### Exercise details
Every record below must come back exactly as written, with the images dropped.

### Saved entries
►
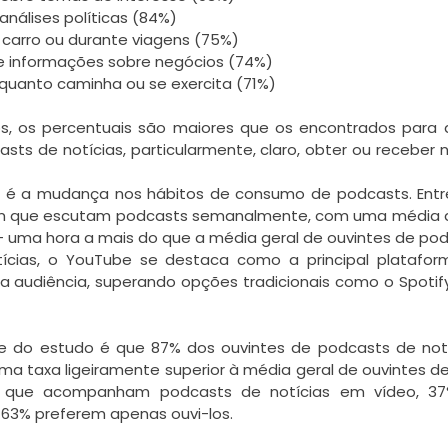
análises políticas (84%)
o carro ou durante viagens (75%)
 e informações sobre negócios (74%)
nquanto caminha ou se exercita (71%)
s, os percentuais são maiores que os encontrados para 
sts de notícias, particularmente, claro, obter ou receber n
 é a mudança nos hábitos de consumo de podcasts. Entre
ram que escutam podcasts semanalmente, com uma média d
 uma hora a mais do que a média geral de ouvintes de pod
cias, o YouTube se destaca como a principal plataform
 audiência, superando opções tradicionais como o Spotify 
e do estudo é que 87% dos ouvintes de podcasts de not
a taxa ligeiramente superior à média geral de ouvintes de
os que acompanham podcasts de notícias em vídeo, 37
63% preferem apenas ouvi-los.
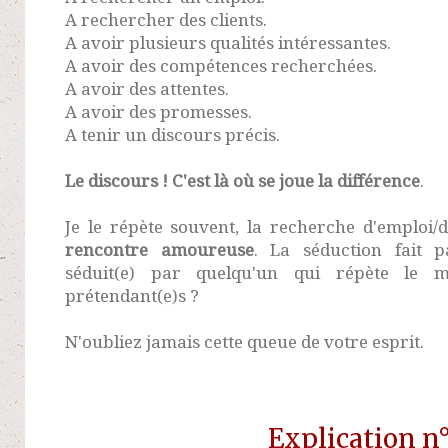
A rechercher des clients.
A avoir plusieurs qualités intéressantes.
A avoir des compétences recherchées.
A avoir des attentes.
A avoir des promesses.
A tenir un discours précis.
Le discours ! C'est là où se joue la différence
.
Je le répète souvent, la recherche d'emploi/d
rencontre amoureuse
. La séduction fait p
séduit(e) par quelqu'un qui répète le 
prétendant(e)s ?
N'oubliez jamais cette queue de votre esprit.
Explication n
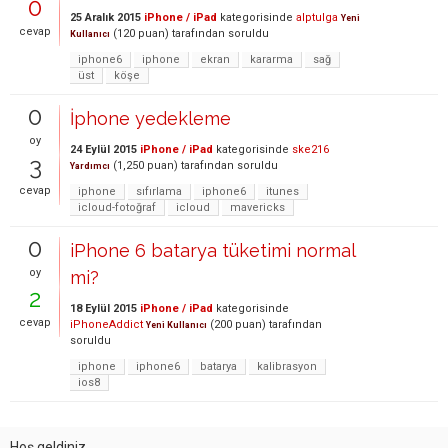
0
25 Aralık 2015
iPhone / iPad
kategorisinde
alptulga
Yeni
cevap
(
120
puan)
tarafından
soruldu
Kullanıcı
iphone6
iphone
ekran
kararma
sağ
üst
köşe
0
İphone yedekleme
oy
24 Eylül 2015
iPhone / iPad
kategorisinde
ske216
3
(
1,250
puan)
tarafından
soruldu
Yardımcı
cevap
iphone
sıfırlama
iphone6
itunes
icloud-fotoğraf
icloud
mavericks
0
iPhone 6 batarya tüketimi normal
oy
mi?
2
18 Eylül 2015
iPhone / iPad
kategorisinde
cevap
iPhoneAddict
(
200
puan)
tarafından
Yeni Kullanıcı
soruldu
iphone
iphone6
batarya
kalibrasyon
ios8
Hoş geldiniz,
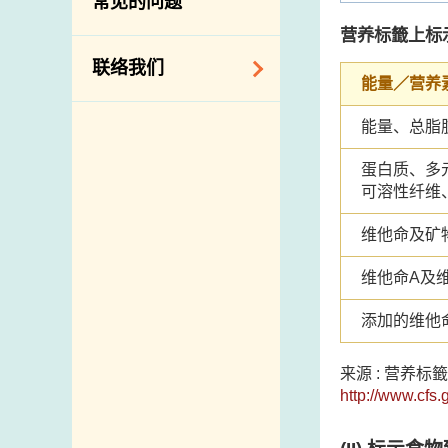
常见的问题
构
营养标籤上标
相关网站
联络我们
能量／营养
查询、建议、要求
能量、总脂
和投诉
蛋白质、多
地址及电话
可溶性纤维
政府电话簿
维他命及矿
邮件贴上足够邮资
维他命A及
添加的维他
来源 : 营养
http://www.cfs.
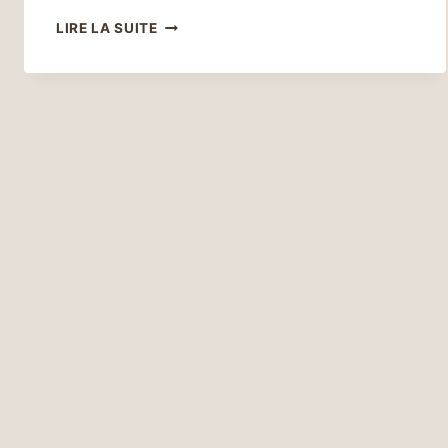
LES
LIRE LA SUITE
5
REMÈDES
NATURELS
POUR
PRÉVENIR
ET
TRAITER
LES
CYSTITES
RÉCURRENTES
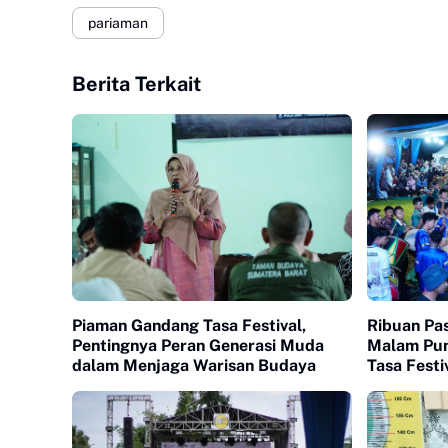
pariaman
Berita Terkait
Piaman Gandang Tasa Festival,
Ribuan Pa
Pentingnya Peran Generasi Muda
Malam Pun
dalam Menjaga Warisan Budaya
Tasa Festi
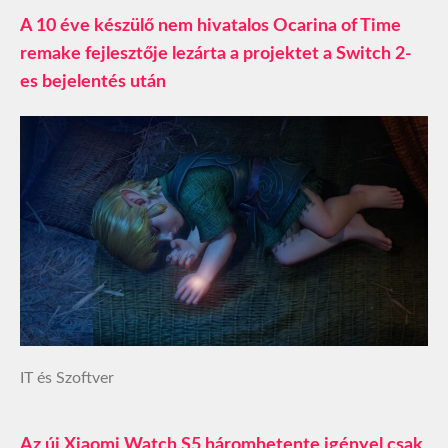
A 10 éve készülő nem hivatalos Ocarina of Time
remake fejlesztője lezárta a projektet a Switch 2-
es bejelentés után
IT és Szoftver
Az új Xiaomi Watch S5 háromhetente igényel csak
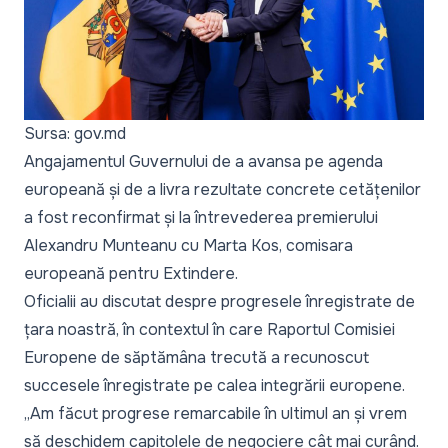
Sursa: gov.md
Angajamentul Guvernului de a avansa pe agenda
europeană și de a livra rezultate concrete cetățenilor
a fost reconfirmat și
la întrevederea premierului
Alexandru Munteanu cu Marta Kos
, comisara
europeană pentru Extindere.
Oficialii au discutat despre progresele înregistrate de
țara noastră, în contextul în care Raportul Comisiei
Europene de săptămâna trecută a recunoscut
succesele înregistrate pe calea integrării europene.
„Am făcut progrese remarcabile în ultimul an și vrem
să deschidem capitolele de negociere cât mai curând.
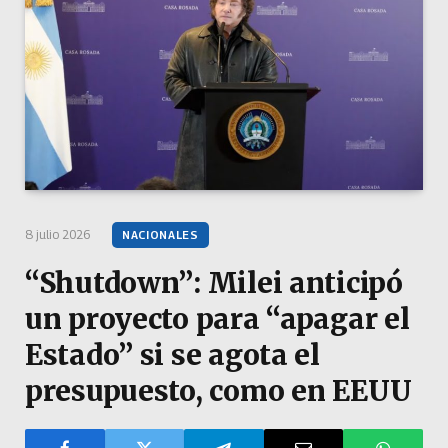
8 julio 2026
NACIONALES
“Shutdown”: Milei anticipó
un proyecto para “apagar el
Estado” si se agota el
presupuesto, como en EEUU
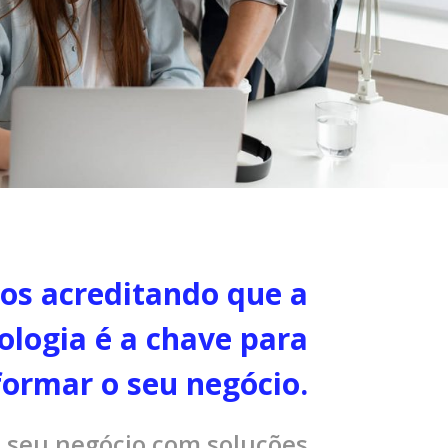
os acreditando que a
ologia é a chave para
formar o seu negócio.
o seu negócio com soluções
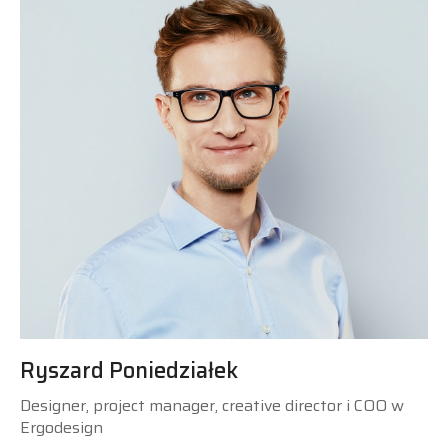
Ryszard Poniedziałek
Designer, project manager, creative director i COO w
Ergodesign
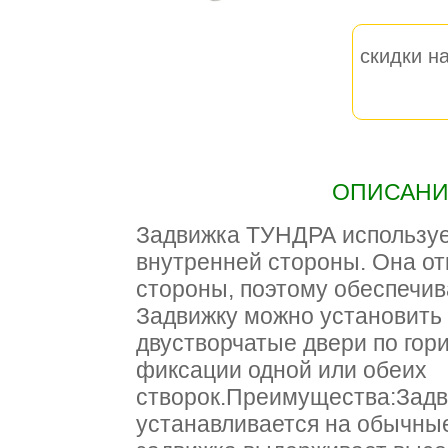
скидки на
ОПИСАНИЕ
Задвижка ТУНДРА используе
внутренней стороны. Она от
стороны, поэтому обеспечив
Задвижку можно установить
двустворчатые двери по гор
фиксации одной или обеих
створок.Преимущества:Задви
устанавливается на обычны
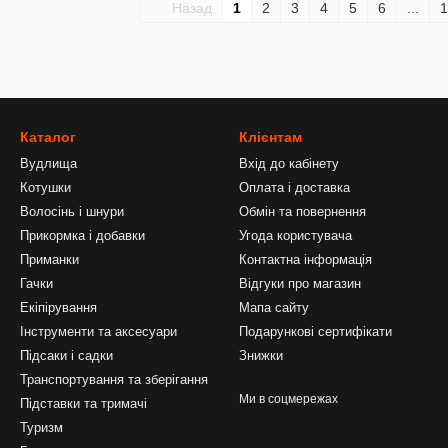
Назад
1
2
3
4
5
6
...
1
Каталог
Клієнтам
Вудлища
Вхід до кабінету
Котушки
Оплата і доставка
Волосінь і шнури
Обмін та повернення
Прикормка і добавки
Угода користувача
Приманки
Контактна інформація
Гачки
Відгуки про магазин
Екіпірування
Мапа сайту
Інструменти та аксесуари
Подарункові сертифікати
Підсаки і садки
Знижки
Транспортування та зберігання
Ми в соцмережах
Підставки та тримачі
Туризм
◄
### Result for this task
análises políticas (84%)
o carro ou durante viagens (75%)
 e informações sobre negócios (74%)
nquanto caminha ou se exercita (71%)
s, os percentuais são maiores que os encontrados para 
sts de notícias, particularmente, claro, obter ou receber n
 é a mudança nos hábitos de consumo de podcasts. Entre
ram que escutam podcasts semanalmente, com uma média d
 uma hora a mais do que a média geral de ouvintes de pod
cias, o YouTube se destaca como a principal plataform
 audiência, superando opções tradicionais como o Spotify 
e do estudo é que 87% dos ouvintes de podcasts de not
a taxa ligeiramente superior à média geral de ouvintes de
os que acompanham podcasts de notícias em vídeo, 37
63% preferem apenas ouvi-los.
A rechercher des clients.
A avoir plusieurs qualités intéressantes.
A avoir des compétences recherchées.
A avoir des attentes.
A avoir des promesses.
A tenir un discours précis.
Le discours ! C'est là où se joue la différence
.
Je le répète souvent, la recherche d'emploi/d
rencontre amoureuse
. La séduction fait p
séduit(e) par quelqu'un qui répète le 
prétendant(e)s ?
N'oubliez jamais cette queue de votre esprit.
Explication n
0
25 Aralık 2015
iPhone / iPad
kategorisinde
alptulga
Yeni
cevap
(
120
puan)
tarafından
soruldu
Kullanıcı
iphone6
iphone
ekran
kararma
sağ
üst
köşe
0
İphone yedekleme
oy
24 Eylül 2015
iPhone / iPad
kategorisinde
ske216
3
(
1,250
puan)
tarafından
soruldu
Yardımcı
cevap
iphone
sıfırlama
iphone6
itunes
icloud-fotoğraf
icloud
mavericks
0
iPhone 6 batarya tüketimi normal
oy
mi?
2
18 Eylül 2015
iPhone / iPad
kategorisinde
cevap
iPhoneAddict
(
200
puan)
tarafından
Yeni Kullanıcı
soruldu
iphone
iphone6
batarya
kalibrasyon
ios8
Hoş geldiniz,
常见的问题
构
营养标籤上标
相关网站
联络我们
能量／营养
查询、建议、要求
能量、总脂
和投诉
蛋白质、多
地址及电话
可溶性纤维
政府电话簿
维他命及矿
邮件贴上足够邮资
维他命A及
添加的维他
来源 : 营养
http://www.cfs.
LES
LIRE LA SUITE
5
REMÈDES
NATURELS
POUR
PRÉVENIR
ET
TRAITER
LES
CYSTITES
RÉCURRENTES
pariaman
Berita Terkait
Piaman Gandang Tasa Festival,
Ribuan Pa
Pentingnya Peran Generasi Muda
Malam Pun
dalam Menjaga Warisan Budaya
Tasa Festi
A 10 éve készülő nem hivatalos Ocarina of Time
remake fejlesztője lezárta a projektet a Switch 2-
es bejelentés után
IT és Szoftver
Az új Xiaomi Watch S5 háromhetente igényel csak
Sursa: gov.md
Angajamentul Guvernului de a avansa pe agenda
europeană și de a livra rezultate concrete cetățenilor
a fost reconfirmat și
la întrevederea premierului
Alexandru Munteanu cu Marta Kos
, comisara
europeană pentru Extindere.
Oficialii au discutat despre progresele înregistrate de
țara noastră, în contextul în care Raportul Comisiei
Europene de săptămâna trecută a recunoscut
succesele înregistrate pe calea integrării europene.
„Am făcut progrese remarcabile în ultimul an și vrem
să deschidem capitolele de negociere cât mai curând.
8 julio 2026
NACIONALES
“Shutdown”: Milei anticipó
un proyecto para “apagar el
Estado” si se agota el
presupuesto, como en EEUU
os acreditando que a
ologia é a chave para
formar o seu negócio.
o seu negócio com soluções
Ryszard Poniedziałek
Designer, project manager, creative director i COO w
Ergodesign
скидки на
ОПИСАНИЕ
Задвижка ТУНДРА используе
внутренней стороны. Она от
стороны, поэтому обеспечив
Задвижку можно установить
двустворчатые двери по гор
фиксации одной или обеих
створок.Преимущества:Задви
устанавливается на обычны
Назад
1
2
3
4
5
6
...
1
Каталог
Клієнтам
Вудлища
Вхід до кабінету
Котушки
Оплата і доставка
Волосінь і шнури
Обмін та повернення
Прикормка і добавки
Угода користувача
Приманки
Контактна інформація
Гачки
Відгуки про магазин
Екіпірування
Мапа сайту
Інструменти та аксесуари
Подарункові сертифікати
Підсаки і садки
Знижки
Транспортування та зберігання
Ми в соцмережах
Підставки та тримачі
Туризм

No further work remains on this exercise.